Distributed Transactions

python

import psycopg2
from psycopg2 import Error

connection = psycopg2.connect(
    host='localhost',
    port=26257,
    database='company',
    user='root',
    sslmode='disable'
)

cursor = connection.cursor()

try:
    # Begin transaction
    cursor.execute("BEGIN")
    
    # Transfer budget between departments
    cursor.execute("UPDATE departments SET budget = budget - 10000 WHERE name = 'Engineering'")
    cursor.execute("UPDATE departments SET budget = budget + 10000 WHERE name = 'Marketing'")
    
    # Commit transaction
    cursor.execute("COMMIT")
    print("Transaction completed successfully")
    
except Error as e:
    cursor.execute("ROLLBACK")
    print(f"Transaction failed: {e}")
    
finally:
    cursor.close()
    connection.close()

Working with Geo-Partitioned Data

CockroachDB excels at geo-distribution:

python

import psycopg2

connection = psycopg2.connect(
    host='localhost',
    port=26257,
    database='company',
    user='root',
    sslmode='disable'
)

cursor = connection.cursor()

# Create geo-partitioned table
create_table_sql = """
CREATE TABLE IF NOT EXISTS user_data (
    id UUID PRIMARY KEY DEFAULT gen_random_uuid(),
    user_id INT,
    region STRING NOT NULL,
    data JSONB,
    created_at TIMESTAMP DEFAULT now()
) PARTITION BY LIST (region)
"""

cursor.execute(create_table_sql)

# Create partitions for different regions
cursor.execute("""
    ALTER TABLE user_data PARTITION BY LIST (region) (
        PARTITION us_east VALUES IN ('us-east'),
        PARTITION us_west VALUES IN ('us-west'),
        PARTITION europe VALUES IN ('europe'),
        PARTITION asia VALUES IN ('asia')
    )
""")

connection.commit()

# Insert geo-partitioned data
cursor.execute("""
    INSERT INTO user_data (user_id, region, data)
    VALUES (%s, %s, %s)
""", (1001, 'us-east', '{"preferences": {"theme": "dark"}}'))

connection.commit()

print("Geo-partitioned table created and data inserted!")

cursor.close()
connection.close()

Using JSONB Columns

python

import psycopg2
import json

connection = psycopg2.connect(
    host='localhost',
    port=26257,
    database='company',
    user='root',
    sslmode='disable'
)

cursor = connection.cursor()

# Create table with JSONB
cursor.execute("""
    CREATE TABLE IF NOT EXISTS employee_metadata (
        employee_id UUID PRIMARY KEY,
        metadata JSONB
    )
""")

# Insert JSONB data
metadata = {
    "skills": ["Python", "SQL", "Docker"],
    "certifications": ["AWS", "Azure"],
    "projects": [{"name": "Project A", "role": "Lead"}]
}

cursor.execute("""
    INSERT INTO employee_metadata (employee_id, metadata)
    VALUES (gen_random_uuid(), %s)
""", (json.dumps(metadata),))

connection.commit()

# Query JSONB data
cursor.execute("""
    SELECT metadata->>'skills' as skills,
           metadata->'certifications' as certs
    FROM employee_metadata
""")

**Extracted information**.
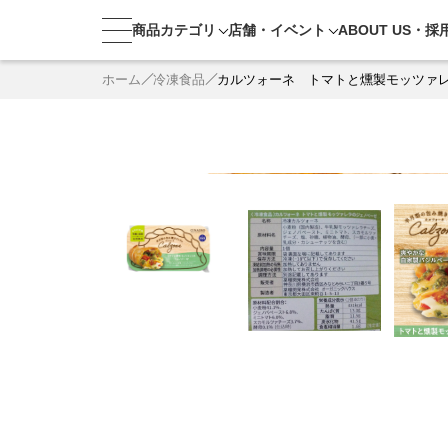
商品カテゴリ
店舗・
イベント
ABOUT US・
採
ホーム
冷凍食品
カルツォーネ トマトと燻製モッツァ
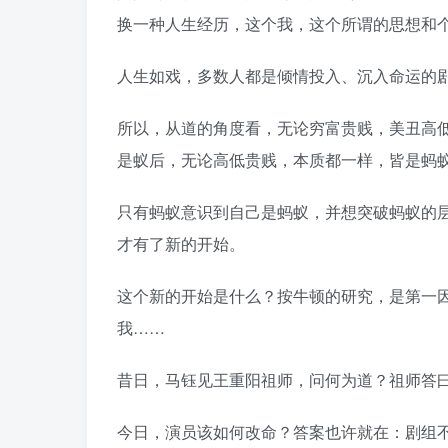
换一种人生经历，这个我，这个所谓的思想和
人生如戏，多数人都是倾情投入、沉入命运的
所以，从道的角度看，无论穷富贵贱，美丑高
是蚁后，无论高低贵贱，本质都一样，皆是蚂
只有蚂蚁意识到自己是蚂蚁，并想突破蚂蚁的
才有了新的开始。
这个新的开始是什么？按牛顿的研究，是第一
我……
昔日，马钰见王重阳祖师，问何为道？祖师答
今日，演员该如何改命？答案也许就在：剧组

**Parts of the exercise**.
a) For each statement about the CockroachDB code excerpt, answer yes or no to whether the code agrees, and quote the deciding words. (i) The budget transfer moves 10000 from Engineering to Marketing. (ii) The user_data table is partitioned by its user_id column. (iii) Each connection is opened on port 5432.
b) In the CockroachDB code excerpt, what purpose do the two UPDATE statements between BEGIN and COMMIT serve? Answer in one to three sentences.
c) Print the portion of the CockroachDB code excerpt between "# Create geo-partitioned" and "cursor.execute(create_table_sql)", inclusive.

**Responses for each task**.
a)
(i) Yes: "budget = budget - 10000 WHERE name = 'Engineering'" and "budget = budget + 10000 WHERE name = 'Marketing'".
(ii) No: "PARTITION BY LIST (region)".
(iii) No: "port=26257".

b) According to the comment above them, they transfer budget between departments. The first subtracts 10000 from the Engineering budget, and the second adds 10000 to the Marketing budget.

c)
# Create geo-partitioned table
create_table_sql = """
CREATE TABLE IF NOT EXISTS user_data (
    id UUID PRIMARY KEY DEFAULT gen_random_uuid(),
    user_id INT,
    region STRING NOT NULL,
    data JSONB,
    created_at TIMESTAMP DEFAULT now()
) PARTITION BY LIST (region)
"""

cursor.execute(create_table_sql)